Computerworld

Customers and cloud at heart of Westpac technology transformation

Hybrid cloud to underpin single customer view at Westpac Group

Westpac Group will increase its annual investment spend by 20 per cent to $1.3 billion with the bulk of it dedicated to technology, digital and simplification projects, the bank announced today.

Addressing a strategy update, Westpac CIO, Dave Curran, outlined his plan to develop a 'Customer Service Hub' that will leverage cloud infrastructure to deliver a single view of the customer across the group's brands.

"If we want to be one of the world's great service companies, you've got to put the customer at the centre of everything you do — and that's equally as true in technology as it is on the front line," Curran said.

Creating a Customer Service Hub will not only enable greater opportunities for omnichannel by enabling cross-channel conversations with customers but enable the bank to "rationalise numerous applications and systems and drive efficiencies as we do so," Curran said.

At the heart of the transformation program is taking customer information from individual channels and making it accessible across the bank.

Along with that data, product information will be excised from the bank's core 'systems of record' and become part of the Customer Service Hub.

Under the transformation plan, the systems of record will continue to be used as registers for account and transaction data. The approach means that Westpac doesn't need to wait for a core banking upgrade, the CIO said.

Underpinning the program will be continuing consolidation of the bank's infrastructure, including increased use of private and public cloud.

Currently, the bank has a single customer solution for Westpac, the CIO said. "But we also have a single customer solution for St George and a single customer solution for BT," he added.

"So within those brands we're very advanced, but we still have the three."

"The first thing we want to do is get to a single customer base across the whole organisation, bring those together," Curran said.

"It's really, really important that if you know something about a customer, the whole organisation knows it.

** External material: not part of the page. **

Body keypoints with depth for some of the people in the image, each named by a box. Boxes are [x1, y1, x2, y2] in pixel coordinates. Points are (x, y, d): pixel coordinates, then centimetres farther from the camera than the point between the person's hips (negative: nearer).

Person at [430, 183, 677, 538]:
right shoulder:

From the customer's point of view, they only want to tell us once"

The aim is to bring in information from across channels so that the bank can "have a continuous conversation with the customer".

Cloud has matured to the point where bank expects material cost savings over the next three years from leveraging hybrid cloud technology, the CIO said.

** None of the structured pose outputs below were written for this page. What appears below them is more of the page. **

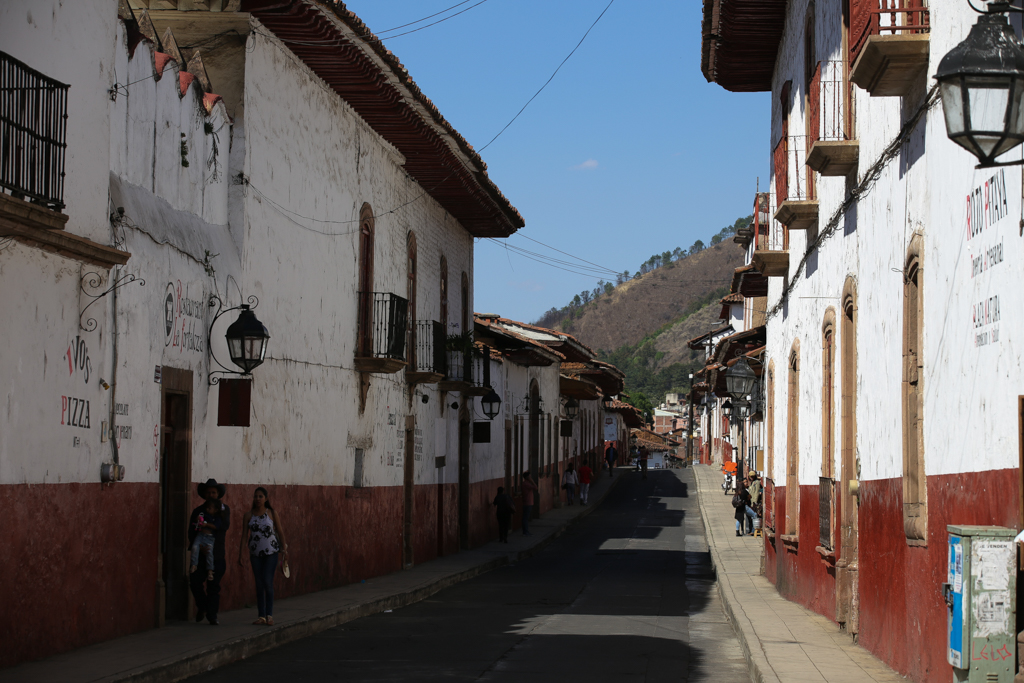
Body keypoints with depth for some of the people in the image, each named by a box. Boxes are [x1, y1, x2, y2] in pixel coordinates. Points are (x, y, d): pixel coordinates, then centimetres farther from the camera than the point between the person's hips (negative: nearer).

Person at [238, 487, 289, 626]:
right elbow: (245, 535, 3)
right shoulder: (249, 515, 3)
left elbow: (280, 531, 5)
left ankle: (269, 615, -4)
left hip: (271, 552, -2)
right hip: (255, 553, 2)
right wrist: (240, 554, -1)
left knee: (268, 582, -11)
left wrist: (284, 549, 4)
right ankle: (261, 616, 8)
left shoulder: (272, 513, -1)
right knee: (259, 584, 4)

The group has already carried out significant efforts to consolidate data centres and implement virtualization solutions but still has discrete infrastructure for Westpac, St George and BT.

"The more we can get a single base under what we do, the more we can drive standardisation and rationalisation," Curran said.

"We're going to continue to move to a single infrastructure. That's a path that's already underway and we're going to continue to deliver against it.

"But in addition, cloud technologies have already matured to a point where they bring real value and we need to bring that into the organisation. Not only for the savings it will bring, but also the agility it will bring into the organisation."

The CIO outlined a vision for the group's infrastructure where hybrid cloud and traditional infrastructure will co-exist.

"Every day new capabilities become available in the cloud that we want to be able to consume as we need to, Curran said.

"We want to be able to stand them up, stand them down and buy them cheaply. That said, we are a bank and we're not putting our customer data anywhere near the public cloud.

"So the concept of a private cloud becomes really important — how do you get most of the benefits of cloud but actually keep it secure and inside our environment for the privacy and protection of our customers and the assets of our organisation.

"And then lastly, although I'll be doing my best over time to get rid of it all, we will have legacy applications that remain, so we need the traditional infrastructure to support that."

Private and public cloud and traditional infrastructure will sit underneath a single platform delivered as a platform-as-a-service to the bank, the CIO said.

"What that means is we need to take infrastructure away from the day to day of the bank and provide that as a single solution to the organisation," Curran said.

"To make that real for people in terms of what that means for savings, in the area of storage, [take] block storage: Two months ago a gigabyte of data cost Westpac $0.75 per month; today it costs $0.30 per month; next year it's going to be $0.20 per month; and in three years, at the completion of this program it's going to be in single digits.

"That adds up very quickly when you look at the infrastructure we support. The savings are going to be north of $100 million in that area alone."

Announcing its full year results last month, the Commonwealth Bank said that a focus on productivity and technology helped drive its investment spend to $1.25 billion for FY15. That figure represents an increase of 5 per cent on the prior year.